▸ **次の課題**
[a] 安倍元首相の墓所を訪ねた文章から、「17日、安倍晋三元首相が眠る」から「妻と面会したことを報告した。」までを、両端の語句も含めて一字も変えずに書き写せ。
[b] 安倍元首相の墓所を訪ねた文章をもとに、次の問いに答えよ。
(i) 晋太郎氏と晋三氏の享年はいくつか。
(ii) 長州「正論」懇話会は、どの県のどの市で開かれたか。
(iii) 10月の衆院選で、旧安倍派の候補のうち何人が落選したか。
[c] 安倍元首相の墓所を訪ねた文章を、最後の文の後から書き進めよ。

▸ **読解文**
17日、安倍晋三元首相が眠る山口県長門市にある墓所を訪れた。墓にはいまなお、多くの花が手向けられていた。祖父の安倍寛氏と、父親の安倍晋太郎氏、安倍元首相の墓誌が並ぶ。晋太郎氏、晋三氏ともに享年67。日本海からの寒風はそれほど強くなく、あたりは静寂に包まれていた。
同県下関市で前日行われた長州「正論」懇話会で講演したジャーナリストの櫻井よしこ氏、同懇話会の清原生郎代表幹事、中村明彦福岡県議夫妻、杉田水脈前衆院議員らと、昭恵夫人が15日(日本時間16日)に、ドナルド・トランプ次期米大統領夫妻と面会したことを報告した。
メラニア夫人は自身のX(旧ツイッター)に、「私たちは亡き安倍氏を懐かしく思い出し、彼の素晴らしい功績をたたえた」と書き込んだ。安倍氏が存命ならば一緒に招待され、1月に大統領に返り咲くトランプ氏に助言していたことだろう。安倍氏も首相に再々登板していたかもしれない。
安倍氏が凶弾に倒れてから2年半近くたった。1人のリーダーの死去で、かくも日本が変わるものかと実感する。
安倍氏が率いた清和会(旧安倍派)は、政治資金パーティー券収入の政治資金収支報告書への不記載問題で解散に追い込まれた。10月の衆院選では、旧安倍派の候補42人のうち26人が落選した。自民党は過半数割れした。

▸ **データ部分**
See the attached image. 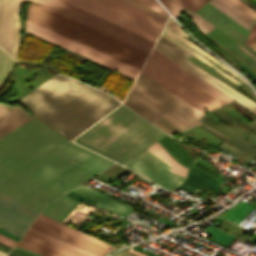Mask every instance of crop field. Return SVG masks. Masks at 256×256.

▸ **解答**
[a]
17日、安倍晋三元首相が眠る山口県長門市にある墓所を訪れた。墓にはいまなお、多くの花が手向けられていた。祖父の安倍寛氏と、父親の安倍晋太郎氏、安倍元首相の墓誌が並ぶ。晋太郎氏、晋三氏ともに享年67。日本海からの寒風はそれほど強くなく、あたりは静寂に包まれていた。
同県下関市で前日行われた長州「正論」懇話会で講演したジャーナリストの櫻井よしこ氏、同懇話会の清原生郎代表幹事、中村明彦福岡県議夫妻、杉田水脈前衆院議員らと、昭恵夫人が15日(日本時間16日)に、ドナルド・トランプ次期米大統領夫妻と面会したことを報告した。

[b]
(i) 67
(ii) 山口県下関市
(iii) 26人

[c]
その中で、非公認となりながらも小選挙区で勝ち抜いたのが、安倍氏の最側近だった萩生田光一元政調会長だ。
櫻井氏は16日の講演で、安倍氏に生前聞いた話を披露した。
「後継は誰ですかと聞いたら、間髪入れず、(安倍氏から)『ピカイチは萩生田光一です』という答えが返ってきた。自分の周りにいた人たちに、さまざまな機会を与え、どういう仕事をするか見てきた。一度たりとも私を失望させなかったのが萩生田です」
筆者も、安倍氏から萩生田氏のことを「腹心だ」と聞いたことがある。
萩生田氏としても、安倍氏から期待をかけられながら、いまだ追加公認されず、役職停止の処分も来年4月まで続いている状況をふがいないと思っていることだろう。
少なからずの自民党員から「長年党員を続けてきたが、いまの石破茂総裁体制が続くのならやめようと思っている」という話を聞く。批判の矛先は、LGBT理解増進法の成立に向けて調整を担った萩生田氏にも向けられている。いったん失った信頼を回復することは容易ではないことは、萩生田氏らもよく分かっている。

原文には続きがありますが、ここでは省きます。